I know the long-standing expectation going back decades is that Toronto and Vancouver have challenging housing markets, but things feel like they have been pushed to a higher level. Increasingly for people around me, housing has become the single most determinative factor in their lives, including in whether they have the stability to pursue sounder finances through job progression or education. The way the housing market is operating is strangling the dreams of young people, while leaving them uncertain about whether they can have any kind of desirable future at all.
A report from Community Food Centres Canada found:
more than one in five single adults (22 per cent) live below the poverty line… Many working-age single adults rely on low-wage, part-time, temporary employment opportunities that lack benefits and stability. The social support programs in place are outdated and inadequate for the current labor market, contributing to the challenges these individuals face, the report cited.
According to the report, nearly one million working-age single adults are stuck in a cycle of “deep” poverty with an average annual income of $11,700, which is less than half of the $25,252 low-income threshold for a single-adult household.
These working-age single adults make up to 38 per cent of all food-insecure households in the country with 61 per cent of them severely disabled living alone below the poverty line, the report said.
The report highlights that nearly half of single adults (47 per cent) live in unaffordable housing compared to 17 per cent in other household types and 81 per cent of shelter users are single adults with low income.
“The evidence is overwhelmingly clear – through woefully inadequate income support programs and a labour market that creates precarity because of low wages and few benefits, we are trapping people in poverty in this country,” Community Food Centres Canada CEO Nick Saul said in a news release published on Thursday.
Their website says: “Two things are very clear: a job is not a pathway out of poverty, and income support for this demographic lags far behind other groups.”

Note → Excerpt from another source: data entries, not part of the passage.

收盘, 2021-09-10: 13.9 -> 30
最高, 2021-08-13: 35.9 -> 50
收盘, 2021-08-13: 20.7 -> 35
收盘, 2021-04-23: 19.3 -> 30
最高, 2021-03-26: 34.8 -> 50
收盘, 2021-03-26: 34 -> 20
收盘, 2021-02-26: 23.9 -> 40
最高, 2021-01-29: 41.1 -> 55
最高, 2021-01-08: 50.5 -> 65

My brother Sasha’s Music 10 students in the Northwest Territories put together a collection of 13 original beats created with audio samples and programmed drum loops. My favourite is called “Symph-o-lies“.
Life now chiefly consists of three tasks:
- Finding somewhere permanent to live as soon as possible, but ideally by August 1st and by necessity by August 28th when non-students must leave the co-op
- Finding any employment to help defer the costs of living
- Finding long-term employment in the fight against climate change, perhaps most plausibly in the clean energy sector
I don’t think life has ever been so open-ended and unanchored for me, which is disorienting and worrisome when there are so many problems in the world and among people who I know.

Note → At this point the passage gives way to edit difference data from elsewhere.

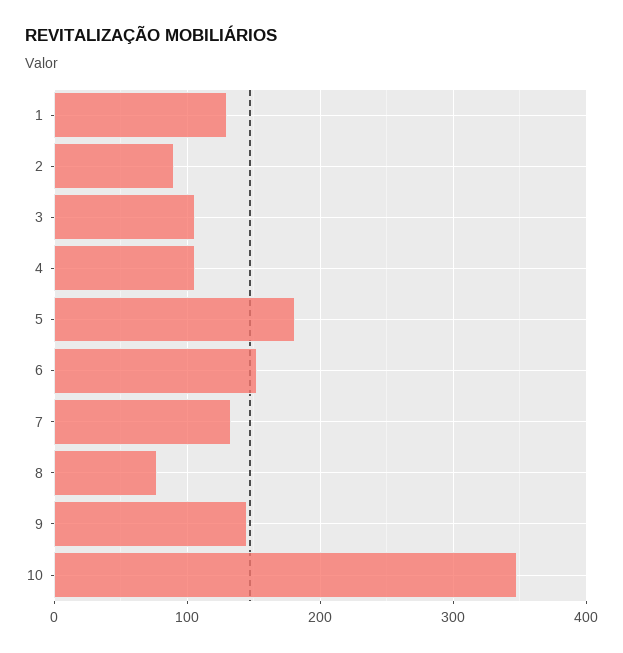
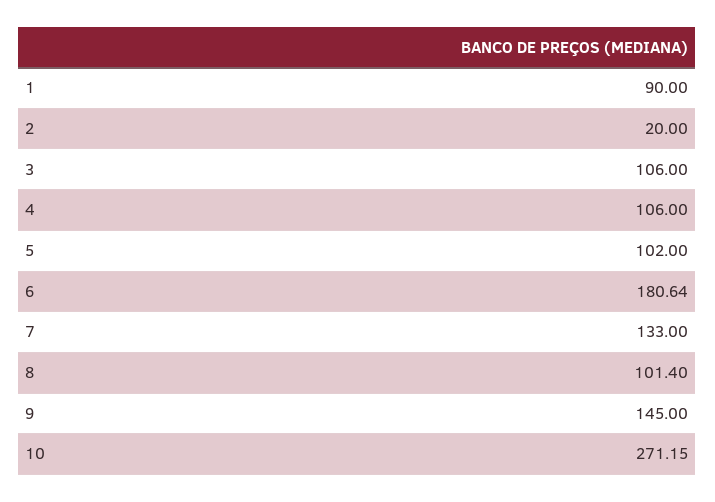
1: 130 -> 90
2: 90 -> 20
5: 180 -> 102
6: 150 -> 180.64
8: 80 -> 101.4
10: 350 -> 271.15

The most sustainable option for housing would be finding a 3 bedroom unit along with two other people and getting on a formal lease. That would finally free me from the uncertainty I had at 410 Markham and 611A Marlee, where I was only safe as a tenant as long as a prior flatmate who the landlords allowed on the lease was there.
Of course, finding two other people and a place all at the same time is quite a coordination problem. I am also open to an affordable 2 bedroom unit with a lease and a suitable flatmate. I also need to consider just taking over a room in an existing place, given how little time I have to search, but that would likely mean being put back in the precarious situation of an off-lease tenant which has made housing into the stress volcano that I live on top of since Pieter Basedow’s worst abuses began in February 2018.
Theoretically I could stretch to finding a cheap place on my own, but (a) every $100 per month matters in terms of retaining a low cost of living and sustaining resources for future troubles and (b) provided they are conscientious and respectful of privacy, I prefer having the unobtrusive company of flatmates to being alone.